- _TASKS_
1: According to the digital detox post, how many days did the writer's break from social media last?
2: Write the next part of the digital detox post, picking up after its final paragraph.

- _TEXT SECTION_
——————
You might have read my previous post where I talked about taking a break from social media for 30 days. In that post, I focused on what motivated me to do so. It’s different for everyone, but for me, it came down to the fact that spending so much time consuming was hindering my ability to create. If I cut back, I figured, it would do wonders for my well-being and mental health.
Whatever your reasons are, a digital detox could be worth considering. Whether you’re struggling with social media addiction, spend too much time on Snapchat and Facebook, or simply need a break, you’d be wise to step back and take a break from the digital world.
Of course, it’s easier said than done. Casting social media out of your life, even temporarily, requires a great deal of motivation and even more discipline. Curbing your use of technology is very hard if you live life relying on it.
It’ll definitely be a challenge at first. In the first days of my digital detox, I seriously considered re-downloading all the apps I deleted. “What’s the point?” I thought, not knowing what to do with all this extra time I now had. Technology use had become so important to me that I felt lost without the pillars of my cell phone.
Thankfully, I stuck to my principles and turned that extra time into time well spent. Looking back, I’m so glad I did.
If you’re considering a digital detox, it’s tempting to want to set your own boundaries and make exceptions to your rules. If you’re going to be successful, here are ten rules that can not be broken. Stick to them and you’ll be amazed with how quickly you can reap the stimulating benefits of a full-on, honest digital detox.
1. Pick A Realistic Period of Time
This is a big one.
Just like any commitment, you need to be realistic. If you’re too ambitious, you’ll end up overshooting and it will be much easier to break the promise you made for yourself. The harder the task at hand, the easier it is to make excuses when you fail.
That’s why it’s not a good idea to say you’re going to stop using social media “forever”. As Prince says, “forever is a mighty long time” and I’m here to tell you that it’s probably not the right period of time for you to swear off social media cold turkey…at least not yet.
——————
[Dataset records]

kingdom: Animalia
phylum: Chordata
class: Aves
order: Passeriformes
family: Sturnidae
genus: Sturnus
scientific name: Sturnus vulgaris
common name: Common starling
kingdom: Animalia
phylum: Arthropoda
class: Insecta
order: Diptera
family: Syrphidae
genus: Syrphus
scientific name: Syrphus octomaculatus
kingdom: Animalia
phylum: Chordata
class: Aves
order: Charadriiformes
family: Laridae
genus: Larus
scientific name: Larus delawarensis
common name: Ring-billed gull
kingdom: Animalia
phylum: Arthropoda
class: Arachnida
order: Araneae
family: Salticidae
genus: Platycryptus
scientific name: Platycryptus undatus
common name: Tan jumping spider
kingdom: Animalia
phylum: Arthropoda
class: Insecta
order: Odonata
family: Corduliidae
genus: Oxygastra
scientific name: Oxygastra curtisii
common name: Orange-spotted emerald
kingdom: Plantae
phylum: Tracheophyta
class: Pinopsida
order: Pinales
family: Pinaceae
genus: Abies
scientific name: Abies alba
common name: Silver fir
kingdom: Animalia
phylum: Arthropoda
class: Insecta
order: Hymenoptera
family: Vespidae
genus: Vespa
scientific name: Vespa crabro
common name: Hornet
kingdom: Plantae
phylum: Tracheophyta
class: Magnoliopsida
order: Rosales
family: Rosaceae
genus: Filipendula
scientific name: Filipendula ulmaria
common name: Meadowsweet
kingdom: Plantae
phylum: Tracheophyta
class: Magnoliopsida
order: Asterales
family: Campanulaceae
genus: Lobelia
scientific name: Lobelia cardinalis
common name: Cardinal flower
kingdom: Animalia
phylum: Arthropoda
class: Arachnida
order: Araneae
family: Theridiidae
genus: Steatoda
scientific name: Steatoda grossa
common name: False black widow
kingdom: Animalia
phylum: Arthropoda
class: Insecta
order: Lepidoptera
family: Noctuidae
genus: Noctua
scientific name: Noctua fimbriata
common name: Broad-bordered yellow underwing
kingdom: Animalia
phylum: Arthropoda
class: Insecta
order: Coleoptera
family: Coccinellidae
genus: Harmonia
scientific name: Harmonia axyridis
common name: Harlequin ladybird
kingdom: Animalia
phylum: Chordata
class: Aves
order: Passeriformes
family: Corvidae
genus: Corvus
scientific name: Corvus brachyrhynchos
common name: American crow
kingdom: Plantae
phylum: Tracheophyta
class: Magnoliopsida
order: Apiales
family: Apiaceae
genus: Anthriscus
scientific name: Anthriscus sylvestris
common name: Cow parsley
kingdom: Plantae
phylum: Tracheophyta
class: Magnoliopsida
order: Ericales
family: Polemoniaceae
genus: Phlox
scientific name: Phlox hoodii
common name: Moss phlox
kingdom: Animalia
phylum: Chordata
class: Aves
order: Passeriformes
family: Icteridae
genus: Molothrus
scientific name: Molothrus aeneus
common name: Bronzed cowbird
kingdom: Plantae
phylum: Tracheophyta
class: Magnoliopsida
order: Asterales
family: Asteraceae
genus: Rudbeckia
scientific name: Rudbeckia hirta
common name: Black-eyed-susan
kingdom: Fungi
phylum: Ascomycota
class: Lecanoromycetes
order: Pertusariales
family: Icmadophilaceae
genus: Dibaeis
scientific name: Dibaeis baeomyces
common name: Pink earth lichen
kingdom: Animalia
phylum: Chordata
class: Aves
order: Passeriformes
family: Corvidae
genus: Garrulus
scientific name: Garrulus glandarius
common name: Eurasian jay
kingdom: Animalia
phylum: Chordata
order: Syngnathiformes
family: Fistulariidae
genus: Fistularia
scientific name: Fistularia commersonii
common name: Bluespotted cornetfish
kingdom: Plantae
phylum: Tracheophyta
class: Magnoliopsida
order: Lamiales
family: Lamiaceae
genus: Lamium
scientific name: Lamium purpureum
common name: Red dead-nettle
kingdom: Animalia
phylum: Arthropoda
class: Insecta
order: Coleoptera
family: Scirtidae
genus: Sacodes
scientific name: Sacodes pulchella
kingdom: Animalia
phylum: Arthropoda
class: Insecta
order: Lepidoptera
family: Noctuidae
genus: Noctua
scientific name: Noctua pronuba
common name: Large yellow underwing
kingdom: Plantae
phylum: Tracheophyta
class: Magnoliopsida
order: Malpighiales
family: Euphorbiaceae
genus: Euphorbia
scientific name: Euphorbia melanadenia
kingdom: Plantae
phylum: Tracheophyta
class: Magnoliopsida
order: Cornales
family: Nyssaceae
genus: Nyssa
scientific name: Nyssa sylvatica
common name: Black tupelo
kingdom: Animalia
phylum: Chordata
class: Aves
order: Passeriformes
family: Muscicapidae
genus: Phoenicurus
——————
- _OUTPUTS BY TASK_
1: 30 days.

2:
Start small. There’s nothing wrong with your digital detox only being a day long. Especially if you’re just testing the waters, unplugging for a single day is enough to show you how little you need social media and how easily you can thrive without it. After that, you can set the bar a little bit higher.
Remember, the lengths you go should be reflective of what you’re trying to get out of your digital detox. The number you pick is arbitrary, but it should be something that you can see yourself sticking to, a reasonable period of time that won’t have you fighting withdrawal. That being said, quitting only gets easier the deeper you go.
2. Delete Everything
No, you can’t have a digital detox while keeping social media apps on your iPhone. Sorry.
It’s not that you can’t be trusted, but if you’re really dead-set on a digital detox, then why keep the apps accessible to you? Even if it’s only for a day, the trouble of re-downloading isn’t a legitimate excuse: these days, social media apps will download in seconds.
In fact, that additional barrier will make the process of redownloading and breaking the promise you made to yourself so much more of a hassle. If you need to go out of your way, you’ll have much more time to stop yourself.
Also, the behavior of opening certain social media apps is probably muscle memory at this point. You might catch yourself scrolling through Twitter or Instagram without ever trying, and then, ten minutes into the content binge, you’ll forget how you even got there.
Disconnecting isn’t automatic. You need to put a conscious effort into limiting your social media use to get anything out of your digital detox.
3. No Redownloading
Considering out last rule, this one is common sense. Do not, under any circumstances, redownload your social media apps.
Even if your favorite musician or best friend is having an episode on social media and you feel like you need to see for yourself, don’t do it! Even if you redownload it for “just one second” that second will turn into minutes of you engaging in the dopamine chase you’ve tried so hard to abstain from.
A digital detox must be absolute. If you start making exceptions, all the principles you set for yourself will go out the window. Even if you successfully curb your usage, the impact quitting has on your life will be small unless you keep yourself disciplined.
4. Don’t Forget About Your Computer
OK, so you’ve deleted social media from your phone. Of course, that doesn’t mean you can’t access it.
You’ve probably already thought about this loophole. Many social media platforms, like Facebook, Instagram and Twitter, are readily accessible on your laptop or desktop computer.
So what? Well, you can actually block these sites from your web browser. If you don’t, you will find yourself craving the easy escape. Just because your scrolling binge happens on a bigger screen, doesn’t make it any less damaging.
Even browsing through Google can be destructive. Make sure you have a broad definition of social media, so you don’t just fall victim to other ways of wasting time on your digital device.
5. Find Something Better to Do
This is the most exciting part. Once you’ve cut social media out of your life, you’ll find yourself with all this time that you didn’t know you had. Take advantage of it! Time is a blessing.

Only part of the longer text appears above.